Raczej nie spodoba mi się manifest Andersa Reivika, nawet po jego wcześniejszej śmierci, na co liczę. Takie kreatury powodują, że muszę wycofać się z mojego szlachetnego, na wskroś humanistycznego przekonania, które sytuuje mnie w gronie przeciwników kary śmierci. Taka rzeź w imię porabanej ideologii, pomieszania chorego umysłu, wynaturzonych poglądów i podszeptów samego diabła, której ofiarą do tego padają dzieci i młodzież, domaga się kary najwyższej, domaga się po prostu „wyrwania chwasta“. Raz na zawsze.

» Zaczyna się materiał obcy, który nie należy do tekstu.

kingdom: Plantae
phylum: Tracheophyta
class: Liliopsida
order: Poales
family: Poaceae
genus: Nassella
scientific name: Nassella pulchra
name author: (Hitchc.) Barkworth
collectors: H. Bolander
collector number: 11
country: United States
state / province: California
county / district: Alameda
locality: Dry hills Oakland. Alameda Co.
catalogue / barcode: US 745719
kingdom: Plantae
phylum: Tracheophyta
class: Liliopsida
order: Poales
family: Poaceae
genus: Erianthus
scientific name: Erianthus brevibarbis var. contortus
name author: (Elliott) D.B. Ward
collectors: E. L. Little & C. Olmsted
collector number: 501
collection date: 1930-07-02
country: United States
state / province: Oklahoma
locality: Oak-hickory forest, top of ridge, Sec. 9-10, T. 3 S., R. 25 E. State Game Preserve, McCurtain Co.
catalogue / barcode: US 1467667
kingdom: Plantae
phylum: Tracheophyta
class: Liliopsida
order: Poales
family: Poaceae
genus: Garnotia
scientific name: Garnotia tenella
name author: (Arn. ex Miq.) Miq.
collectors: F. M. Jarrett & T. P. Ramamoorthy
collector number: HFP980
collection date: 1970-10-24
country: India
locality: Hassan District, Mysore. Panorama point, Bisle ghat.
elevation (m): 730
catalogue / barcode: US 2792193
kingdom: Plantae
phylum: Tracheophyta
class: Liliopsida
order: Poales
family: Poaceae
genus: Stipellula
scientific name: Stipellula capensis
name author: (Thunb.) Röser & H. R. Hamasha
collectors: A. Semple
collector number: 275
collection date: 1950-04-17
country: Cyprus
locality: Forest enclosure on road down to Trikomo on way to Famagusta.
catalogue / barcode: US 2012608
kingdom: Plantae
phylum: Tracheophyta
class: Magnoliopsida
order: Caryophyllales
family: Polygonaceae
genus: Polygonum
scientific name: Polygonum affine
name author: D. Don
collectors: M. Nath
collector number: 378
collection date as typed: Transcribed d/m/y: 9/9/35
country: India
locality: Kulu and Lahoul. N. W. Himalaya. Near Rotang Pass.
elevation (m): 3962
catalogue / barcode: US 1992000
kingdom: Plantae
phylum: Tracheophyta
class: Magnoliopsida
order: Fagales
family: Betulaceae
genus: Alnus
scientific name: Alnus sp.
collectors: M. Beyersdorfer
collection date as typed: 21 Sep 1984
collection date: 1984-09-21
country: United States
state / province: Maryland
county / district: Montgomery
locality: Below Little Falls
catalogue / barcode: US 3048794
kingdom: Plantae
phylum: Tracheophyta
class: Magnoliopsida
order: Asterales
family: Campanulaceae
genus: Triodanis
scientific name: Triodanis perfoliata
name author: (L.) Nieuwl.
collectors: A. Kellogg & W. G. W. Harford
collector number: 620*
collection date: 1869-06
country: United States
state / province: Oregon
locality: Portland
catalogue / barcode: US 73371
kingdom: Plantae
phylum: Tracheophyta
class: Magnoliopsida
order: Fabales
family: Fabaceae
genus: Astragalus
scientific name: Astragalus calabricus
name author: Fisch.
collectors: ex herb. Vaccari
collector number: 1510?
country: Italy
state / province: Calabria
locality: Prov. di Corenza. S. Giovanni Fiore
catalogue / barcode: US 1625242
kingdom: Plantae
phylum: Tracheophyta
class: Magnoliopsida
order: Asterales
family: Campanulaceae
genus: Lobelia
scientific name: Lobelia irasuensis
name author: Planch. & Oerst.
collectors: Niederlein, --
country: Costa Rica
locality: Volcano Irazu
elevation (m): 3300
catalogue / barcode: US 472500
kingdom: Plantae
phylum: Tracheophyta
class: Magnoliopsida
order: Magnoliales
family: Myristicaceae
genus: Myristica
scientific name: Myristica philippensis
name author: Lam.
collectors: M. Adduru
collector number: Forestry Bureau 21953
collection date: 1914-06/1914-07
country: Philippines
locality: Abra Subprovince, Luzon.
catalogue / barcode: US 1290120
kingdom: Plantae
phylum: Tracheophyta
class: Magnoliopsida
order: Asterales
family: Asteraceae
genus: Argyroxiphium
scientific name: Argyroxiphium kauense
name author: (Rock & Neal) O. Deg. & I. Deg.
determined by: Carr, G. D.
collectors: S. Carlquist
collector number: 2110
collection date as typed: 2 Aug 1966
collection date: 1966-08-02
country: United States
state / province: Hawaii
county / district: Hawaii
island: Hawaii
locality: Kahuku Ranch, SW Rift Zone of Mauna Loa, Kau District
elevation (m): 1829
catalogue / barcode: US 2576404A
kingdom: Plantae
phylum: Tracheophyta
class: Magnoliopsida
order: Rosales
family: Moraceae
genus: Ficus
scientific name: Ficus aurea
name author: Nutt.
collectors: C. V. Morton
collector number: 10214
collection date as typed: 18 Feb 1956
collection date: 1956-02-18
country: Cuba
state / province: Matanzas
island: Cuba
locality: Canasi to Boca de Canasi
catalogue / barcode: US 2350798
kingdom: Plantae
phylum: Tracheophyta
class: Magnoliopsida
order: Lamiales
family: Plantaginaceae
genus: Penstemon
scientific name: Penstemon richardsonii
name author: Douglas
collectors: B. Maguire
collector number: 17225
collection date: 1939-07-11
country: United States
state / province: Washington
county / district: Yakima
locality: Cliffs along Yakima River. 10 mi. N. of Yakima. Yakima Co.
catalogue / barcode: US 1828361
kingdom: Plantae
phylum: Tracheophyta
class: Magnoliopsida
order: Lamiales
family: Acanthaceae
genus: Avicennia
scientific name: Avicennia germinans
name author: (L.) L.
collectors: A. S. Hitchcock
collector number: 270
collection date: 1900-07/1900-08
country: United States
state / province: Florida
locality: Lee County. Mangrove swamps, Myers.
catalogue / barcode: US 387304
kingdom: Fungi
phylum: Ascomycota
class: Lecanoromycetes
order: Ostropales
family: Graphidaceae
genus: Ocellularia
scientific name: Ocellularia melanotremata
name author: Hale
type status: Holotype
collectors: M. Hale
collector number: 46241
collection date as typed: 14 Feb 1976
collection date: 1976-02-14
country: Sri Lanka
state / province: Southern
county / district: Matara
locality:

Jedziemy warszawskimi ulicami, gorąco, tłoczno, przygnębiająco. Szczególnie, jak sobie pomyślę, że w Lohr rozpoczyna się właśnie Festwoche, wielkie święto bawarskiego piwa, folkloru, muzyki i rozrywki. Przykro mi, że nie mogę tam być z Violą, Josefem, Anetą i Volker, ludźmi sympatycznymi, życzliwymi, kochanymi. Jeśli sprawy służbowe nie pozwolą mi dojechać tam do zakończenia imprezy, to przynajmniej spotakmy się w Miliczu, na Święcie Karpia. Pozdrowienia dla Lohr!